A pairer produces pairs of records for matching. Most users should never need to touch a pairer but this is exposed anyway for the sake of customization.

There are two pairers corresponding to two strategies:

MatchPairer: Takes in two datasets and produces pairs of records

such that each pair contain one record from one dataset and one record from

the other dataset. This pairer is utilized when ThresholdMatcher

is given two datasets. It is useful for matching records between

two datasets.
DeduplicatePairer: Takes in one dataset and produces pairs of records

each having only records from the input dataset. This pairer is utilized

when ThresholdMatcher is given only one dataset.
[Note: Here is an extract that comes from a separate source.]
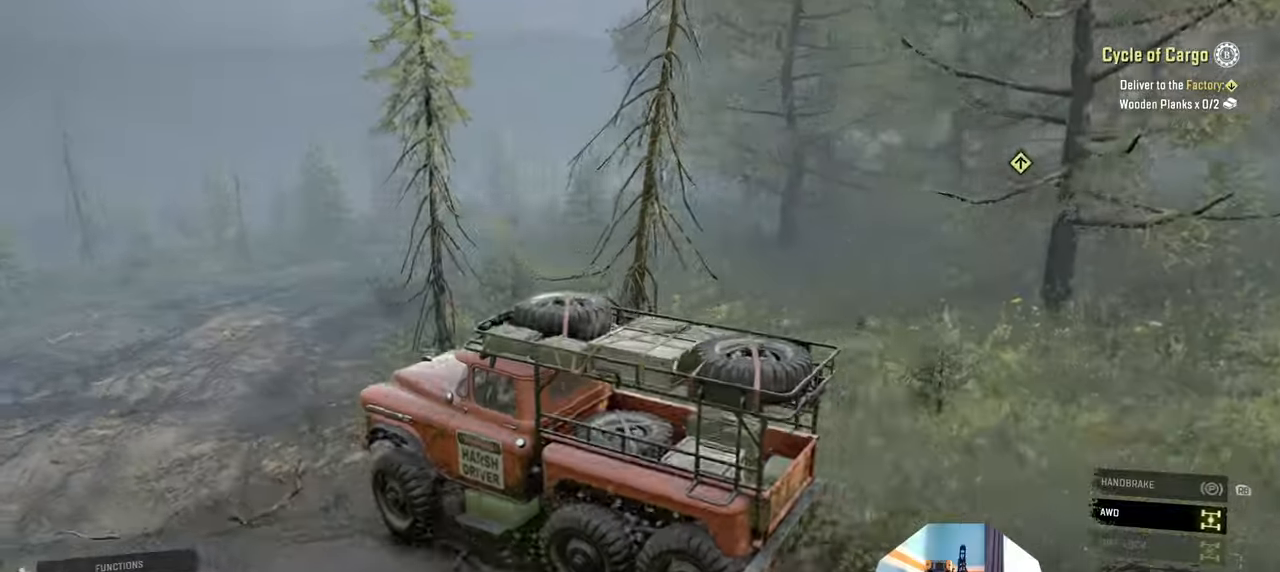
{"buttons": ["R2"], "left_stick": "right", "right_stick": "right", "events": []}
It is

useful for deduplication tasks.

class datamatch.pairers.BasePairer¶

Abstract base class for all pairer classes.

Sub-class must implement frame_a(), frame_b(), and pairs().

frame_a() should produce the left set of records, frame_b() should produce the right set of records, whereas pairs() should produce pairs of records (one from frame_a(), one from frame_b()).

abstract property frame_a¶

Returns the left set of records.

Return type: pandas.DataFrame

abstract property frame_b¶

Returns the right set of records.

Return type: pandas.DataFrame

abstract pairs()¶

Returns an iterator over pairs of records that should be compared.

Each pair is a tuple of left record and right record. Each record is a tuple of two elements: the row index and the row data which is a pandas.Series.

Return type: Iterator

class datamatch.pairers.MatchPairer(dfa, dfb, index)¶

Pairs records from two frames using the provided index.

Parameters

dfa (pandas.DataFrame) – The left dataset.
dfb (pandas.DataFrame) – The right dataset.
index (sub-class of datamatch.indices.BaseIndex) – The index to divide datasets into buckets.

class datamatch.pairers.DeduplicatePairer(df, index)¶

Pairs records from a single frame for deduplication.

As this class is only initialized with a single frame, both frame_a and frame_b returns this same frame.

Parameters

df (pandas.DataFrame) – The dataset to deduplicate.
index (sub-class of datamatch.indices.BaseIndex) – The index to divide datasets into buckets.